Thursday, February 2, 2017

“Snoot” Suit Required for Puttin’ on the Ritz?



“We’re all alone, no chaperone
Can get our number
The World’s in slumber
Let’s Misbehave!” 

Steve Perry’s zany Cherry Poppin’ Daddies resurrected that wonderful Cole Porter tune – along with 13 other show tunes from the Roarin’ Twenties and Depression Era – about a year or so ago for a release they cleverly entitled Boop-a-doo.

The “De-Lovely” Mr. Porter covers a lot of ground in his lyrical celebration of surrender to one’s carnal instincts, un peu d’amour from the Garden of Eden to the (love)birds and bees.

“They say that bears have love affairs
And even camels
We’re merely mammals
Let’s Misbehave!”

On another Boop-a-doo track, Perry and his Politically Imperfect Parents ponder a different sort of surrender:

“Oh who treats his sweetie to
High-brow drinks and oyster stew
Though he knows quite well his stash
Eats six days of warmed-up hash
High spots tonight they’ll borrow
Dry spots will come tomorrow
But nobody cares
For now they’re all millionaires.”

Gene Wilder and Peter Boyle didn’t quite make it to that part of Irving Berlin’s “Puttin’ on the Ritz” during their classic “Young Frankenstein” song-and-dance number.

Nor did an outfit named Taco, who enjoyed their fifteen minutes of fame during MTV’s infancy via a clever video rife with tuxedos, tails – not to mention a couple of performers sporting black face paint whose presence was deemed unsuitable for a 1980s audience and promptly edited out.

Taco’s excessive (?) seasoning aside, there didn’t seem much that was controversial or offensive about this little ditty – a happy song about the minor, all-too-human vice of some occasional self-indulgence, overspending for a big night on the town.

The experience is presented as a communal activity – come let’s “mix” where the Rockefellers go to live it up. Everybody’s doin’ it! Don’t get left out of the fun.

But as originally conceived, composed and performed (in a 1930 film of the same name), Puttin’ on the Ritz was more spectator sport than block party – and was infused with the racial overtones that were common for that time.

Maybe the poetic license being exercised in Taco’s video was not merely gratuitous.

For example, the original setting for this “romp” was not Park Avenue “where fashion sits,” but rather Lennox Avenue “where Harlem flits.”

And just how pray tell does Harlem "flit," and who exactly is “Harlem”?

“Spangled gowns upon the bevy
Of high browns from down the levee
All misfits.”

(Did they get bored “shufflin’ along” waitin’ for the Robert E. Lee?)

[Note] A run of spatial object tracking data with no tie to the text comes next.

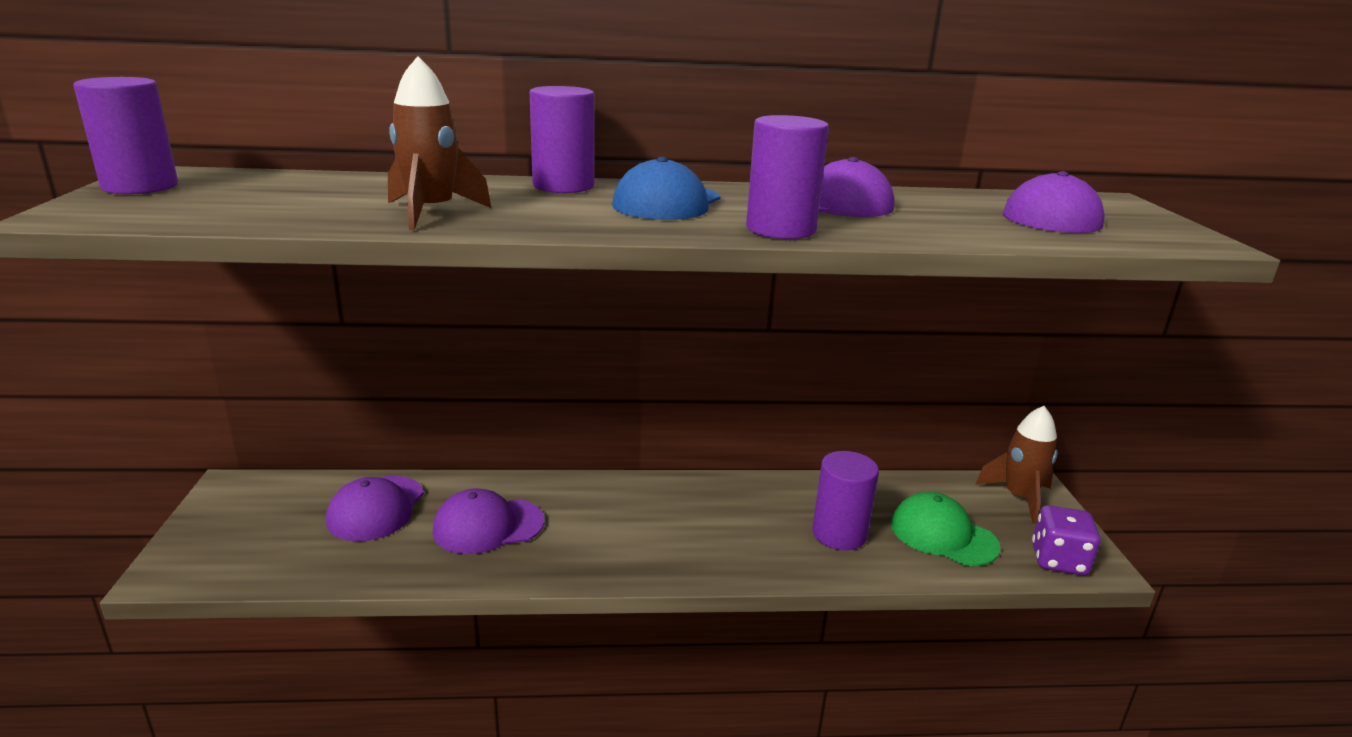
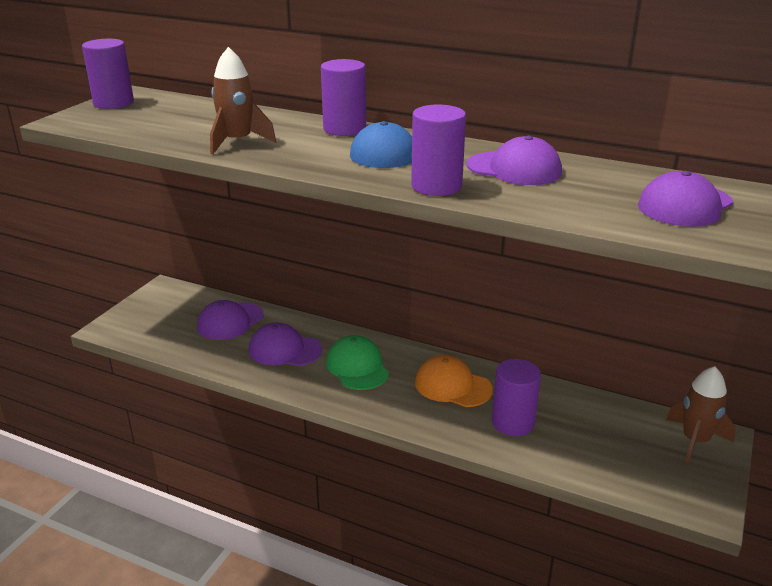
camera: 30 degrees right, 5 degrees up
(738, 511) = (452, 386): none -> orange cap
(943, 535) = (595, 448): green cap -> green cap (357, 367)
(1058, 560) = (676, 495): purple dice -> none

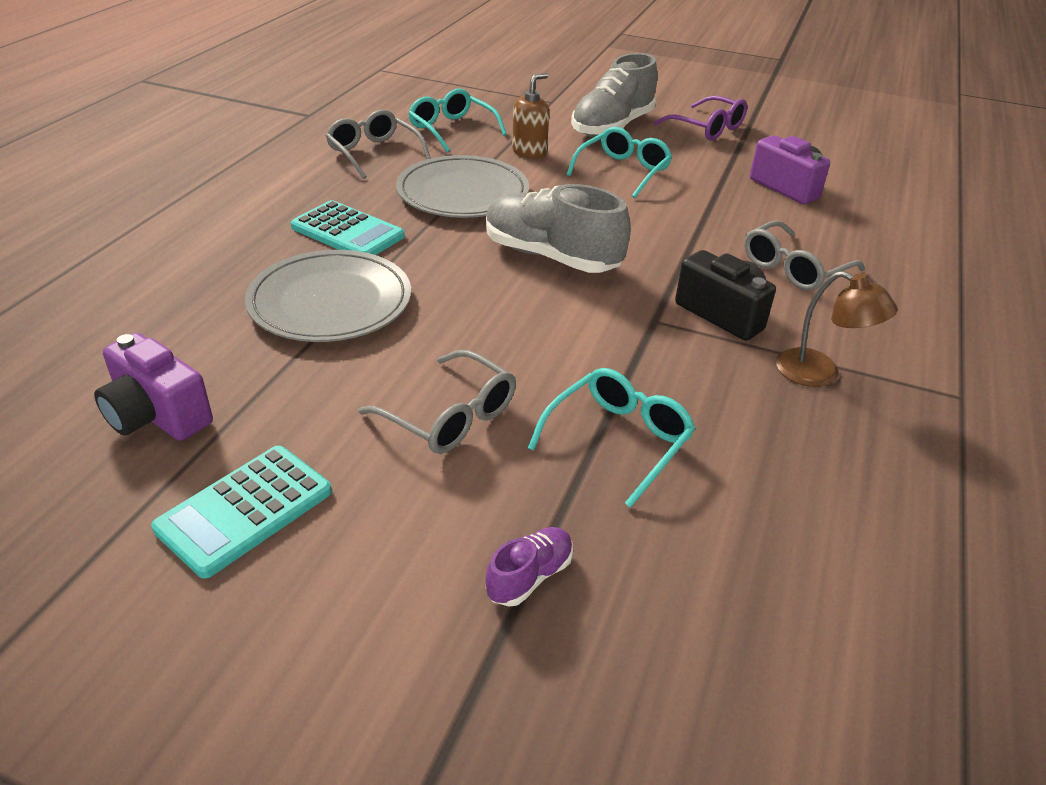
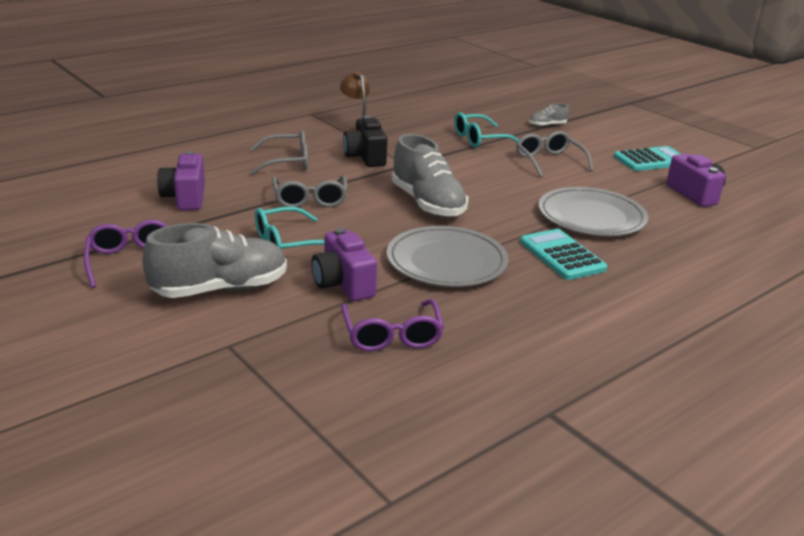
camera: 150 degrees left, 10 degrees down
(374, 153) = (499, 326): grey glasses -> grey glasses (310, 199)
(452, 129) = (392, 335): turquoise glasses -> purple glasses
(529, 152) = (343, 284): brown soap dispenser -> purple camera
(529, 576) = (547, 125): purple shoe -> grey shoe

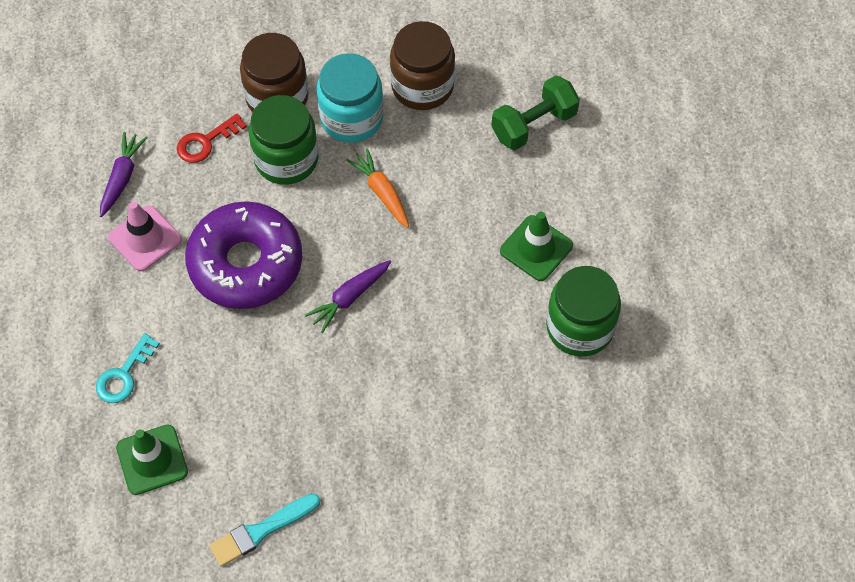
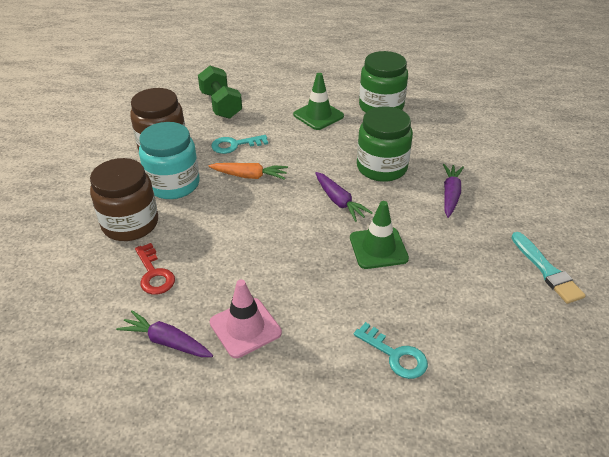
camera: 80 degrees left, 20 degrees down
(152, 460) = (486, 339): green traffic cone -> green traffic cone (378, 248)
(246, 263) = (293, 258): purple donut -> none
(286, 159) = (196, 224): green jar -> green jar (381, 167)
(382, 192) = (249, 176): orange carrot -> orange carrot turned 150 degrees counterclockwise
(385, 425) = (450, 195): none -> purple carrot
(443, 163) = (235, 145): none -> turquoise key

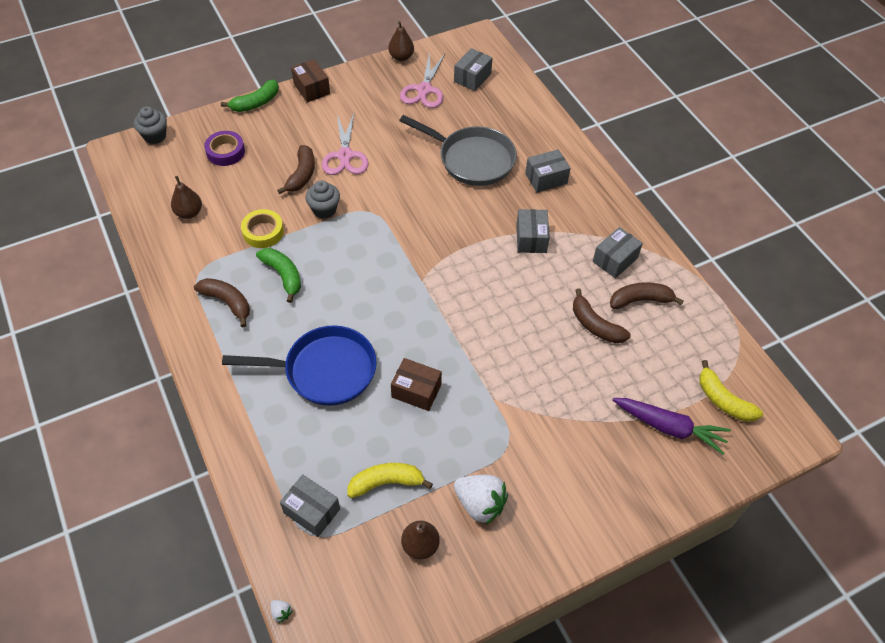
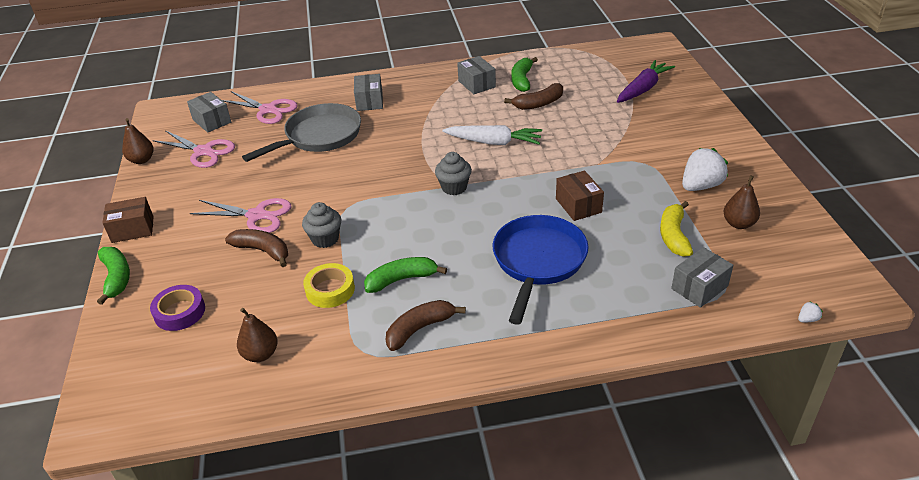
camera: 70 degrees left, 15 degrees down
(155, 136) = (97, 382): grey cupcake -> grey cupcake (454, 187)
(416, 391) = (578, 205): brown box -> brown box turned 60 degrees counterclockwise
(504, 109) = (268, 110): none -> pink scissors
(505, 298) = (494, 142): none -> white carrot
(531, 238) = (433, 119): grey box -> none
(640, 300) = (522, 80): brown banana -> green banana
(723, 400) = (624, 64): yellow banana -> none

“That’s where each and every Lulu-Belle goes
Every Thursday evening with her swell beaus
Rubbin’ elbows.”

It should be noted that Berlin’s “representative name” for a member of this apparently transplanted population is not without significance. Around the time that ol’ Irv was scribing this little morsel of lyric poetry, one of the more popular plays on the New York stage (it was made into a movie in the late ‘40’s) was named “Lulu Belle,” whose protagonist was – you guessed it – a prostitute. Perhaps that accounts for the plural noun “beaus” in the subsequent line.

A clever guy like Berlin could have easily re-phrased the previous line so as to require the verb form “go,” huh? ("That's where all the flashy Lulu-Belles go"?)

(A weird irony here is that the original stage version of Lulu Belle was among the first major New York theater productions to feature an integrated cast.)

“Come with me and we’ll attend
Their jubilee and watch them spend
Their last two bits.”

So, in its original form, “Puttin’ on the Ritz” was not about diverse revelry at all, but rather privileged derision … the proof lies in the pronouns, the “us” and “them” has no overlap.

I’ve long admired the “brass” of the CPD; Mr. Perry and the boys tell it like it is.



(Full disclosure: I’m not sure Irving Berlin deserves credit for the “Sweetie / High spots, dry spots” verse of the song. I’ve seen/heard it nowhere else.
British crooner Robbie Williams also uses the original lyric in another recent (2013) version, but forgoes the oyster stew.)